Exactly. We don't know what is actually the case, but we do know, there has to be countermeasures for these kinds of situations. Even if its just some accidentally deleting their linux iso's for the tenth time in a row. Thank you R-Adrian for that explaination and possible ongoing "attack".

[parthagar]

I just want to bring to notice a genuine case for rerequesting data, one where the peer actually needs the data to be retransmitted possibly because they deleted the file by mistake or some other related cause. This could be one more scenario apart from errors and retransmissions for which it seems legit for the peer to rerequest data. But I agree with @Vernoxvernax , that the choice of allowing or blocking this should reside with the user.

[valerysvl]

You have to read this https://www.emule-security.org/news.php and use the filters from emule into torrent for the same purpose

[Vernoxvernax]

@ valerysvl Thank you very much. Even though this will probably hold off most threats, a feature to handle these peers automatically, is definitely needed.

[Jacco011]

You have to read this https://www.emule-security.org/news.php and use the filters from emule into torrent for the same purpose

Also this can be automated: https://github.com/DavidMoore/ipfilter

[zwei7]

I think it is India based on the flag. That 1 peer might be 1 centralised illegal ip box provider streaming a movie or TV shows to multiple Indians who bought their ip box. And the ip box provider is using your seeding ability so they don't have to run a server to stream the show to them and pay for it themselves.

[Vernoxvernax]

I think it is India based on the flag. That 1 peer might be 1 centralised illegal ip box provider streaming a movie or TV shows to multiple Indians who bought their ip box. And the ip box provider is using your seeding ability so they don't have to run a server to stream the show to them and pay for it themselves.

Judging by the content of the torrent, I can assure you, that this is 100% not the case. I am really confused, that there are so many people trying to come up with different conclusions for this phenomenon. After more than a year, my initial assumption, still seems to me as the most logical one. What's the problem with it?

P.S:

To anyone posting links to plugins/addons: I appreciate you trying to help me, but I think this* should be an integrated part of every modern torrent client and not managed by third-party tools. It's not a theme-pack. A feature to ignore finished clients, could help the entire community to save bandwidth resources (literally money); instead of one single advanced user that happened to come across such a plugin. I know I'm dreaming a little too big here, but it would be nice to at least have it as an optional feature.

[zwei7]

Maybe that person has a semi broken hard drive and is constantly redownloading that torrent on that broken sector.
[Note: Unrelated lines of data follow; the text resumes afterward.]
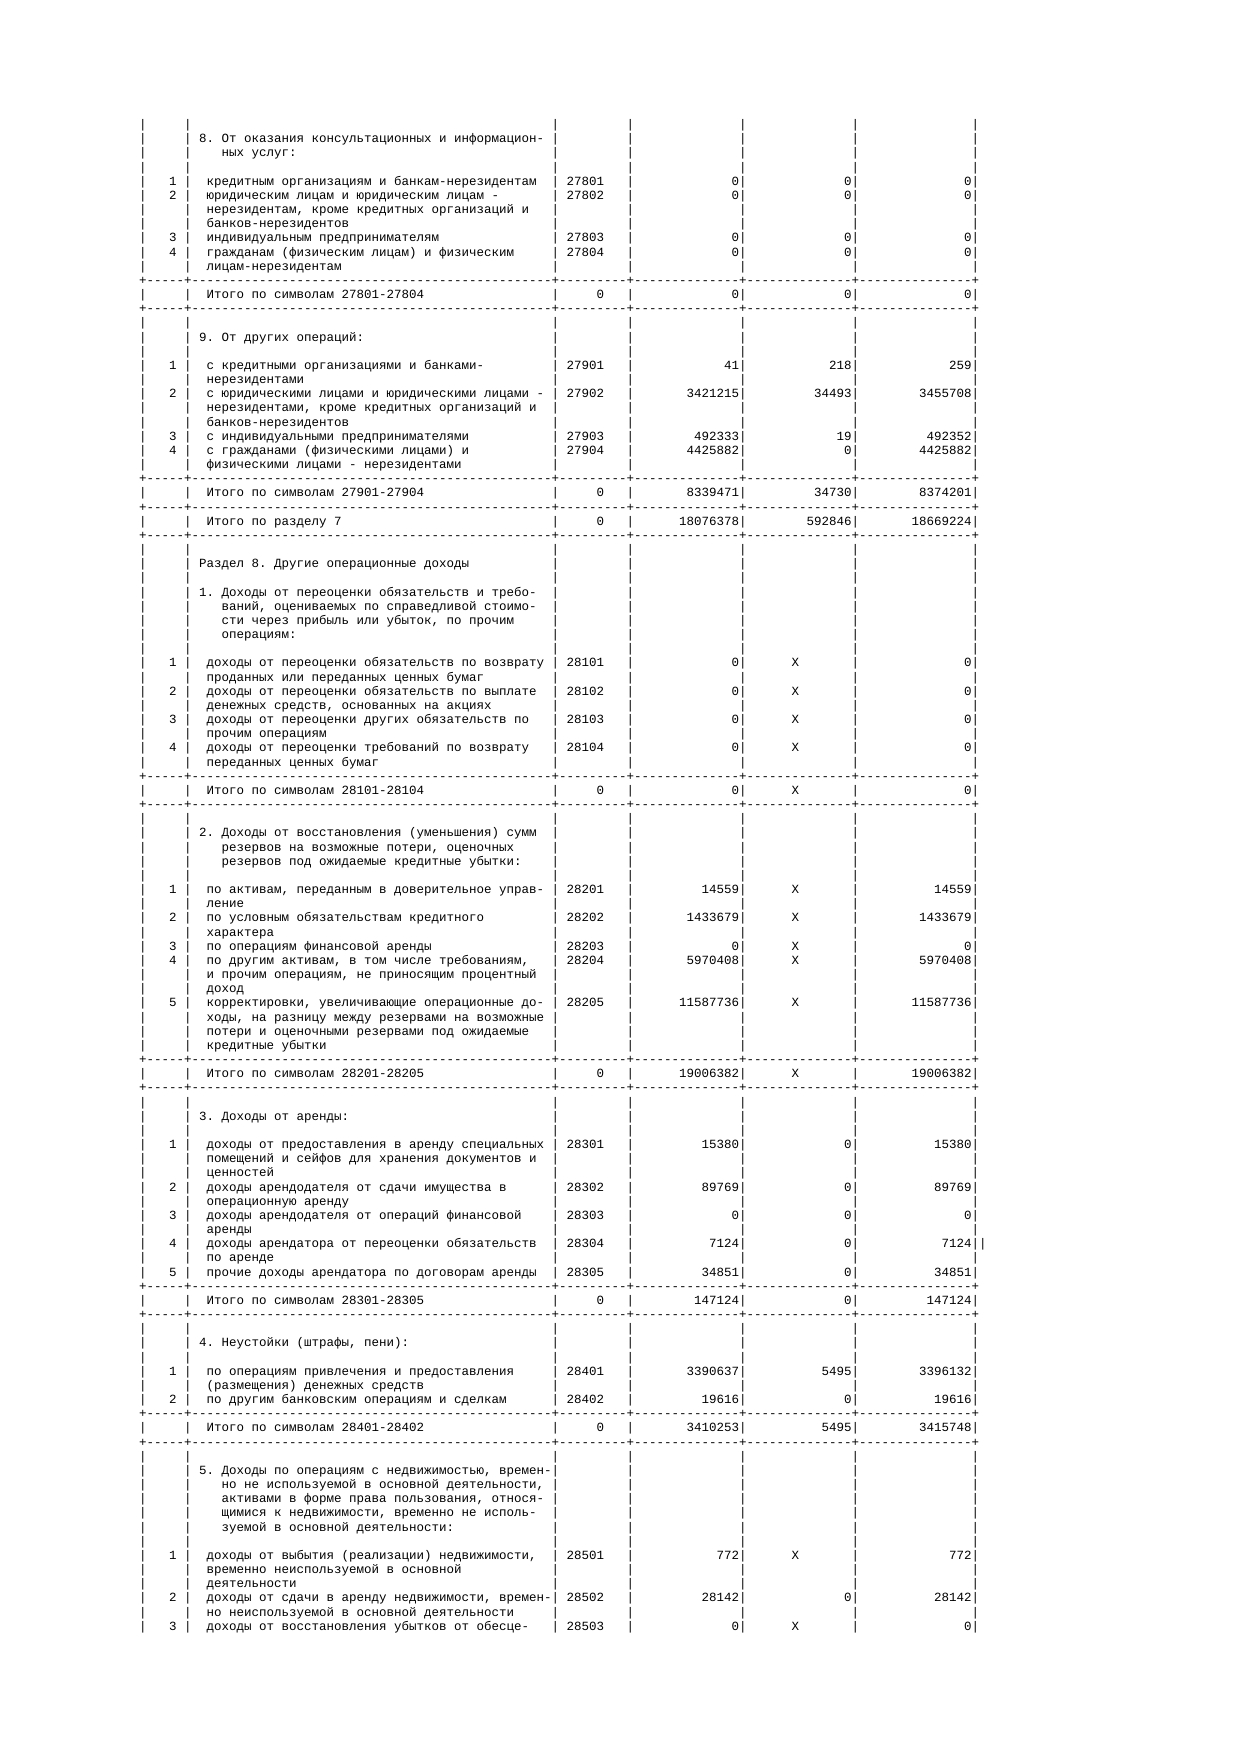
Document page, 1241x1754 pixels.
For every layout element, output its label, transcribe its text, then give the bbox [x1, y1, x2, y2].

text +-----+------------------------------------------------+---------+--------------+--------------+---------------+ [139, 302, 1101, 316]
text | 4 | по другим активам, в том числе требованиям, | 28204 | 5970408| Х | 5970408| [139, 954, 1101, 968]
text | | Итого по символам 28101-28104 | 0 | 0| Х | 0| [139, 784, 1101, 798]
text | 5 | корректировки, увеличивающие операционные до- | 28205 | 11587736| Х | 11587736| [139, 996, 1101, 1011]
text | 4 | гражданам (физическим лицам) и физическим | 27804 | 0| 0| 0| [139, 246, 1101, 260]
text | 1 | доходы от выбытия (реализации) недвижимости, | 28501 | 772| Х | 772| [139, 1549, 1101, 1563]
text | 2 | доходы арендодателя от сдачи имущества в | 28302 | 89769| 0| 89769| [139, 1181, 1101, 1195]
text | 1 | доходы от предоставления в аренду специальных | 28301 | 15380| 0| 15380| [139, 1138, 1101, 1152]
text | | | | | | | [139, 869, 1101, 883]
text +-----+------------------------------------------------+---------+--------------+--------------+---------------+ [139, 472, 1101, 486]
text | | 8. От оказания консультационных и информацион- | | | | | [139, 132, 1101, 146]
text | | (размещения) денежных средств | | | | | [139, 1379, 1101, 1393]
text | | банков-нерезидентов | | | | | [139, 217, 1101, 231]
text | | лицам-нерезидентам | | | | | [139, 260, 1101, 274]
text | | Итого по символам 28201-28205 | 0 | 19006382| Х | 19006382| [139, 1067, 1101, 1081]
text +-----+------------------------------------------------+---------+--------------+--------------+---------------+ [139, 1081, 1101, 1096]
text | | Раздел 8. Другие операционные доходы | | | | | [139, 557, 1101, 571]
text | 3 | доходы от восстановления убытков от обесце- | 28503 | 0| Х | 0| [139, 1620, 1101, 1634]
text | | активами в форме права пользования, относя- | | | | | [139, 1492, 1101, 1506]
text | | нерезидентами, кроме кредитных организаций и | | | | | [139, 401, 1101, 416]
text | 5 | прочие доходы арендатора по договорам аренды | 28305 | 34851| 0| 34851| [139, 1266, 1101, 1280]
text | | Итого по символам 27801-27804 | 0 | 0| 0| 0| [139, 288, 1101, 302]
text | | ваний, оцениваемых по справедливой стоимо- | | | | | [139, 600, 1101, 614]
text | | характера | | | | | [139, 926, 1101, 940]
text | | | | | | | [139, 161, 1101, 175]
text | | | | | | | [139, 1351, 1101, 1365]
text | | | | | | | [139, 345, 1101, 359]
text | 2 | доходы от переоценки обязательств по выплате | 28102 | 0| Х | 0| [139, 685, 1101, 699]
text | 2 | по другим банковским операциям и сделкам | 28402 | 19616| 0| 19616| [139, 1393, 1101, 1407]
text | | щимися к недвижимости, временно не исполь- | | | | | [139, 1506, 1101, 1521]
text | | но неиспользуемой в основной деятельности | | | | | [139, 1606, 1101, 1620]
text | | помещений и сейфов для хранения документов и | | | | | [139, 1152, 1101, 1166]
text | | физическими лицами - нерезидентами | | | | | [139, 458, 1101, 472]
text | | ходы, на разницу между резервами на возможные | | | | | [139, 1011, 1101, 1025]
text | 3 | с индивидуальными предпринимателями | 27903 | 492333| 19| 492352| [139, 430, 1101, 444]
text | | | | | | | [139, 1450, 1101, 1464]
text | | аренды | | | | | [139, 1223, 1101, 1237]
text | | но не используемой в основной деятельности, | | | | | [139, 1478, 1101, 1492]
text +-----+------------------------------------------------+---------+--------------+--------------+---------------+ [139, 274, 1101, 288]
text | | Итого по символам 27901-27904 | 0 | 8339471| 34730| 8374201| [139, 486, 1101, 501]
text | | | | | | | [139, 118, 1101, 132]
text | 1 | по операциям привлечения и предоставления | 28401 | 3390637| 5495| 3396132| [139, 1365, 1101, 1379]
text | 2 | по условным обязательствам кредитного | 28202 | 1433679| Х | 1433679| [139, 911, 1101, 926]
text | | банков-нерезидентов | | | | | [139, 416, 1101, 430]
text | 1 | доходы от переоценки обязательств по возврату | 28101 | 0| Х | 0| [139, 656, 1101, 671]
text | | и прочим операциям, не приносящим процентный | | | | | [139, 968, 1101, 982]
text | | ценностей | | | | | [139, 1166, 1101, 1181]
text | 2 | с юридическими лицами и юридическими лицами - | 27902 | 3421215| 34493| 3455708| [139, 387, 1101, 401]
text | | денежных средств, основанных на акциях | | | | | [139, 699, 1101, 713]
text | | резервов под ожидаемые кредитные убытки: | | | | | [139, 855, 1101, 869]
text | 1 | по активам, переданным в доверительное управ- | 28201 | 14559| Х | 14559| [139, 883, 1101, 897]
text | | переданных ценных бумаг | | | | | [139, 756, 1101, 770]
text | | Итого по разделу 7 | 0 | 18076378| 592846| 18669224| [139, 515, 1101, 529]
text | | нерезидентам, кроме кредитных организаций и | | | | | [139, 203, 1101, 217]
text | | нерезидентами | | | | | [139, 373, 1101, 387]
text | | ление | | | | | [139, 897, 1101, 911]
text | | сти через прибыль или убыток, по прочим | | | | | [139, 614, 1101, 628]
text +-----+------------------------------------------------+---------+--------------+--------------+---------------+ [139, 1280, 1101, 1294]
text | | | | | | | [139, 1124, 1101, 1138]
text | | | | | | | [139, 642, 1101, 656]
text +-----+------------------------------------------------+---------+--------------+--------------+---------------+ [139, 798, 1101, 812]
text | 3 | доходы арендодателя от операций финансовой | 28303 | 0| 0| 0| [139, 1209, 1101, 1223]
text | 4 | с гражданами (физическими лицами) и | 27904 | 4425882| 0| 4425882| [139, 444, 1101, 458]
text | 3 | по операциям финансовой аренды | 28203 | 0| Х | 0| [139, 940, 1101, 954]
text | | | | | | | [139, 316, 1101, 331]
text +-----+------------------------------------------------+---------+--------------+--------------+---------------+ [139, 1053, 1101, 1067]
text | 1 | кредитным организациям и банкам-нерезидентам | 27801 | 0| 0| 0| [139, 175, 1101, 189]
text +-----+------------------------------------------------+---------+--------------+--------------+---------------+ [139, 501, 1101, 515]
text | | | | | | | [139, 571, 1101, 586]
text | | 4. Неустойки (штрафы, пени): | | | | | [139, 1336, 1101, 1351]
text | | операционную аренду | | | | | [139, 1195, 1101, 1209]
text | | ных услуг: | | | | | [139, 146, 1101, 161]
text | | проданных или переданных ценных бумаг | | | | | [139, 671, 1101, 685]
text | 1 | с кредитными организациями и банками- | 27901 | 41| 218| 259| [139, 359, 1101, 373]
text | | кредитные убытки | | | | | [139, 1039, 1101, 1053]
text | 3 | доходы от переоценки других обязательств по | 28103 | 0| Х | 0| [139, 713, 1101, 727]
text | | Итого по символам 28401-28402 | 0 | 3410253| 5495| 3415748| [139, 1421, 1101, 1436]
text | 3 | индивидуальным предпринимателям | 27803 | 0| 0| 0| [139, 231, 1101, 246]
text | | по аренде | | | | | [139, 1251, 1101, 1266]
text +-----+------------------------------------------------+---------+--------------+--------------+---------------+ [139, 1407, 1101, 1421]
text | | зуемой в основной деятельности: | | | | | [139, 1521, 1101, 1535]
text | | | | | | | [139, 812, 1101, 826]
text | | деятельности | | | | | [139, 1577, 1101, 1591]
text | | доход | | | | | [139, 982, 1101, 996]
text | | Итого по символам 28301-28305 | 0 | 147124| 0| 147124| [139, 1294, 1101, 1308]
text | 2 | юридическим лицам и юридическим лицам - | 27802 | 0| 0| 0| [139, 189, 1101, 203]
text | | | | | | | [139, 543, 1101, 557]
text | 4 | доходы от переоценки требований по возврату | 28104 | 0| Х | 0| [139, 741, 1101, 756]
text +-----+------------------------------------------------+---------+--------------+--------------+---------------+ [139, 529, 1101, 543]
text | | прочим операциям | | | | | [139, 727, 1101, 741]
text | | | | | | | [139, 1322, 1101, 1336]
text | | 5. Доходы по операциям с недвижимостью, времен-| | | | | [139, 1464, 1101, 1478]
text | | | | | | | [139, 1535, 1101, 1549]
text | | 9. От других операций: | | | | | [139, 331, 1101, 345]
text +-----+------------------------------------------------+---------+--------------+--------------+---------------+ [139, 1308, 1101, 1322]
text +-----+------------------------------------------------+---------+--------------+--------------+---------------+ [139, 1436, 1101, 1450]
text | | 2. Доходы от восстановления (уменьшения) сумм | | | | | [139, 826, 1101, 841]
text | 4 | доходы арендатора от переоценки обязательств | 28304 | 7124| 0| 7124|| [139, 1237, 1101, 1251]
text +-----+------------------------------------------------+---------+--------------+--------------+---------------+ [139, 770, 1101, 784]
text | | резервов на возможные потери, оценочных | | | | | [139, 841, 1101, 855]
text | | 3. Доходы от аренды: | | | | | [139, 1110, 1101, 1124]
text | | 1. Доходы от переоценки обязательств и требо- | | | | | [139, 586, 1101, 600]
text | | операциям: | | | | | [139, 628, 1101, 642]
text | | временно неиспользуемой в основной | | | | | [139, 1563, 1101, 1577]
text | | потери и оценочными резервами под ожидаемые | | | | | [139, 1025, 1101, 1039]
text | | | | | | | [139, 1096, 1101, 1110]
text | 2 | доходы от сдачи в аренду недвижимости, времен-| 28502 | 28142| 0| 28142| [139, 1591, 1101, 1606]
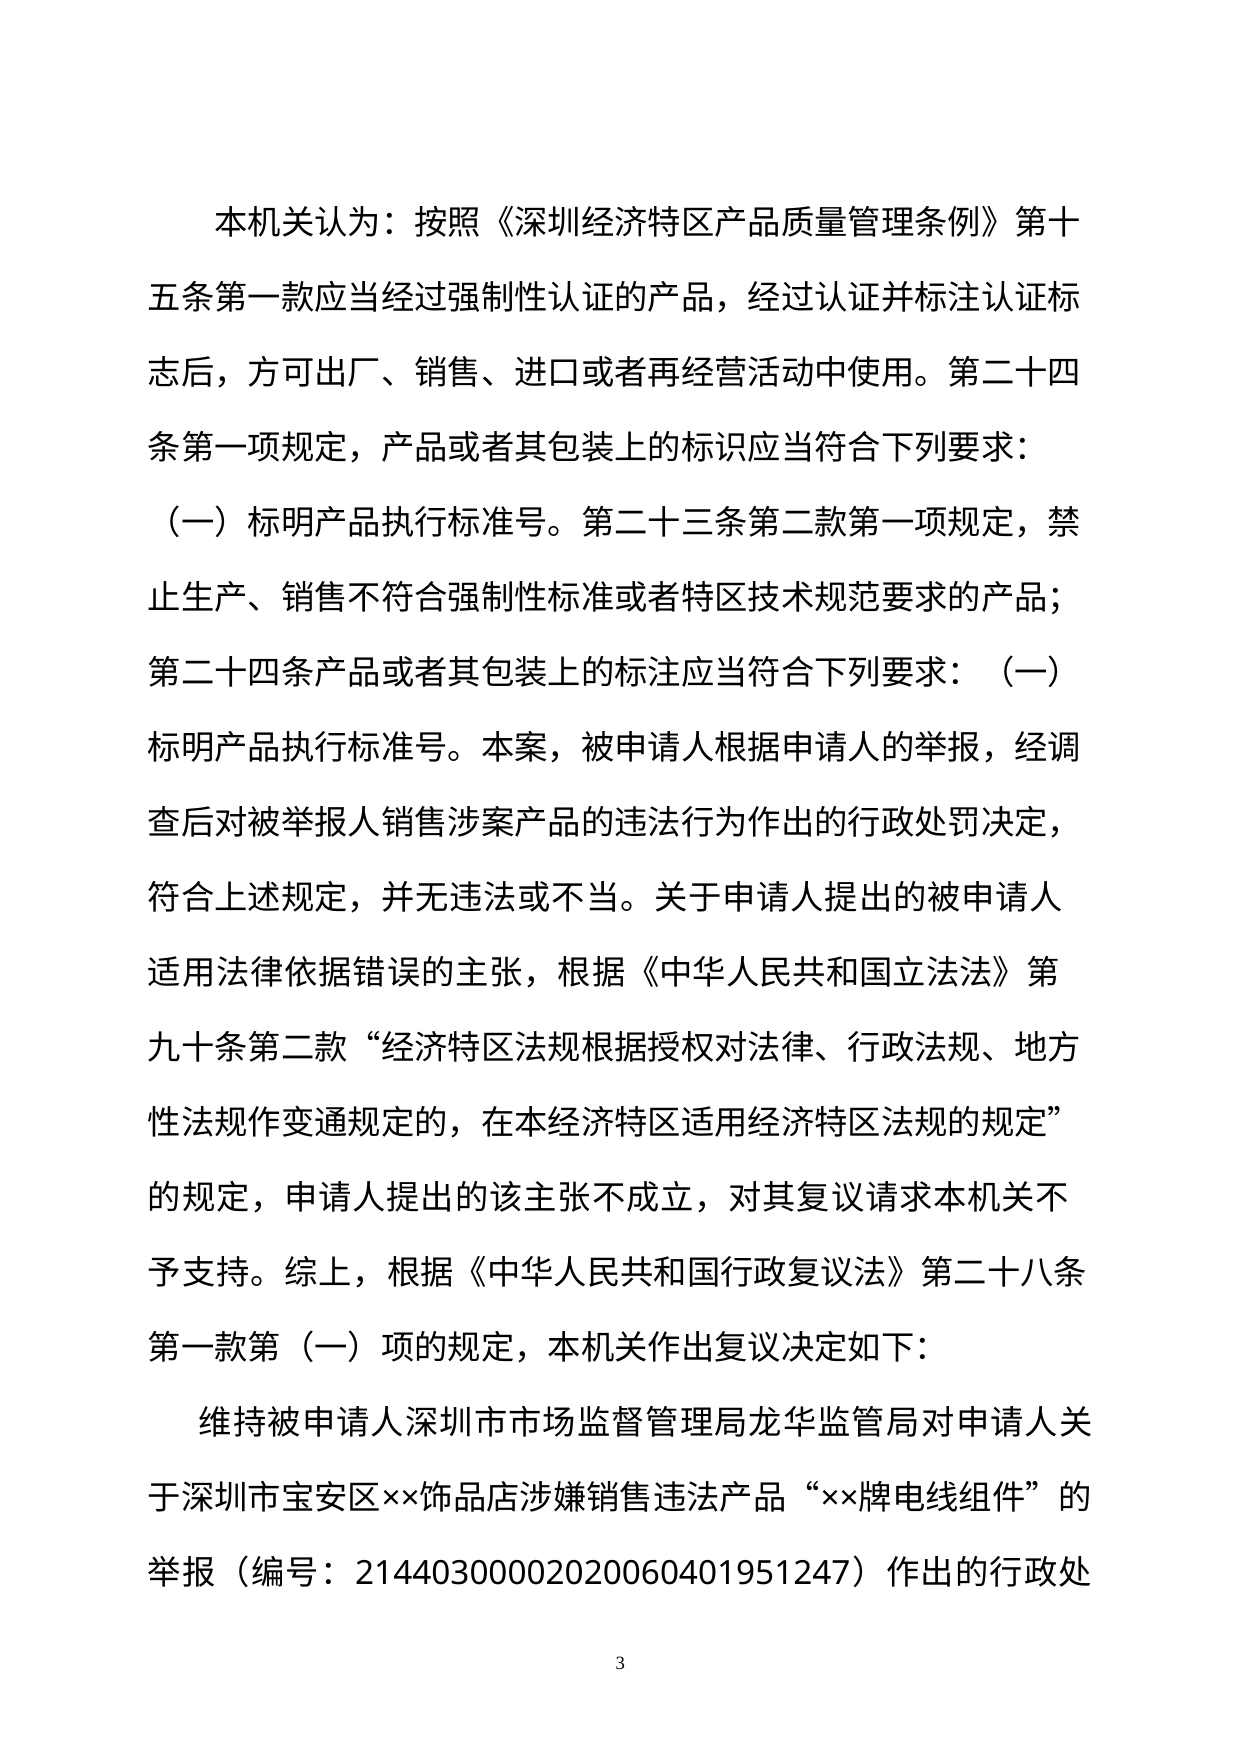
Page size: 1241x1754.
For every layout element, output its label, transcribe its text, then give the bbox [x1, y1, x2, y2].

text 本机关认为：按照《深圳经济特区产品质量管理条例》第十五条第一款应当经过强制性认证的产品，经过认证并标注认证标志后，方可出厂、销售、进口或者再经营活动中使用。第二十四条第一项规定，产品或者其包装上的标识应当符合下列要求：（一）标明产品执行标准号。第二十三条第二款第一项规定，禁止生产、销售不符合强制性标准或者特区技术规范要求的产品；第二十四条产品或者其包装上的标注应当符合下列要求：（一）标明产品执行标准号。本案，被申请人根据申请人的举报，经调查后对被举报人销售涉案产品的违法行为作出的行政处罚决定，符合上述规定，并无违法或不当。关于申请人提出的被申请人适用法律依据错误的主张，根据《中华人民共和国立法法》第九十条第二款“经济特区法规根据授权对法律、行政法规、地方性法规作变通规定的，在本经济特区适用经济特区法规的规定”的规定，申请人提出的该主张不成立，对其复议请求本机关不予支持。综上，根据《中华人民共和国行政复议法》第二十八条第一款第（一）项的规定，本机关作出复议决定如下： [148, 183, 1092, 1383]
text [148, 1383, 1092, 1608]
He sees torrent is 100% done, then performs a recheck and it goes back down to 50% and redownloads it from you for the umpteenth time. It would be interesting to see if he is downloading the same part (corrupted hard drive hypothesis) or is downloading the whole torrent indiscriminately (the I have no idea).

[aaronsql2019]

I just think that defining a 'Peer' as ONE ipv4 address is just a flawed friggin (sorry, I fixed that) concept. How many people use CGNAT? I'm not saying it explains away EVERYTHING. I'd just like to find out more about fingerprinting before dropping ANY connections.

I don't believe in blocking / banning ANYTHING, really.